Clinical manifestations typically include severe and constant epigastric pain, radiating to the back. However, presentation is not always typical and the onset of pain may be less abrupt, and poorly localized, as was the case with our patient which may have contributed to a delay in diagnosis. Other possible presentations include nausea and vomiting, abdominal distention, guarding, ileus, fever, respiratory symptoms including tachypnea, desaturation, cardiovascular symptoms including hypotension and tachycardia, and/or oliguria [4].

Possible imaging modalities include contrast-enhanced CT scan, magnetic resonance imaging (MRI), or transabdominal ultrasonography (US). Computed tomography findings consist of focal or diffuse enhancement of the pancreas, inflammatory fat stranding and/or peri-pancreatic fluid collection [4]. Despite the severity and acuity of presentation in this case, the pancreas was unremarkable on CT imaging twice.

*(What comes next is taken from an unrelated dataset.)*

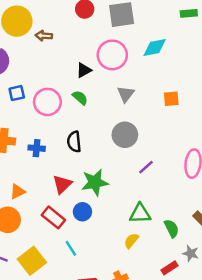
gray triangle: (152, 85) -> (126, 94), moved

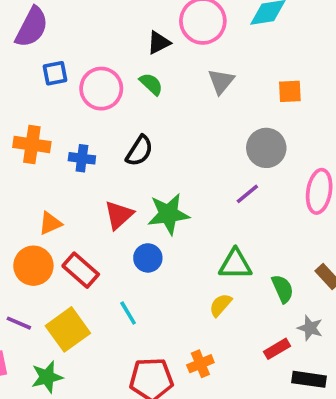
gray circle: (125, 135) -> (266, 148), moved
black semicircle: (74, 142) -> (139, 151), turned -144
red rectangle: (53, 217) -> (81, 270), moved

General abdominal and retroperitoneal fluid was noted and attributed to residual surgical irritant, preeclampsia or bladder rupture. However in retrospect, it could have been significant inflammatory fluid related to pancreatitis even with a normal-appearing pancreas. It is possible that MRI would have shown edema in the pancreas, which was not evident on CT where imaging findings often lag behind clinical presentation.

Comparing different studies showed that serum lipase offers a higher sensitivity than serum amylase in diagnosing acute pancreatitis [7] and also offers a larger diagnostic window, remaining elevated for a longer time. However, lipase may also be elevated as a result of other intra-abdominal pathologies arising from the stomach, bowel and hepatobiliary tract such as bowel obstruction and intestinal ischemia, the latter of which was an intraoperative finding in our patient’s case [8].

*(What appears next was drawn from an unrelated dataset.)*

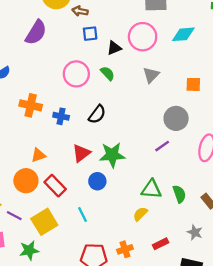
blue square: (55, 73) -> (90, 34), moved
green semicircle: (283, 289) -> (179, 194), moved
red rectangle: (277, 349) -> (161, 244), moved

On reviewing our patient’s case, her clinical presentation is consistent with a rare case of acute pancreatitis in the setting of severe preeclampsia. This case highlights the importance of maintaining a high index of suspicion for pancreatitis in a patient with preeclampsia.

The differential diagnosis for abdominal pain in a patient with preeclampsia once obstetric causes have been ruled out is typically broadened to include less common but familiar etiologies like subcapsular hematoma, acute fatty liver of pregnancy and postoperative complications such as bleeding, bladder injury, bowel injury, etc. Acute pancreatitis is an easily diagnosed condition with possible serious sequelae if unmanaged that should be added to this list. Remembering this rare but possible complication in pregnant patients, especially with severe preeclampsia, leads to a higher index of suspicion which allows the provider to order appropriate tests and to consult appropriate teams. This approach can help with early diagnosis, management and monitoring for possible complications of acute pancreatitis.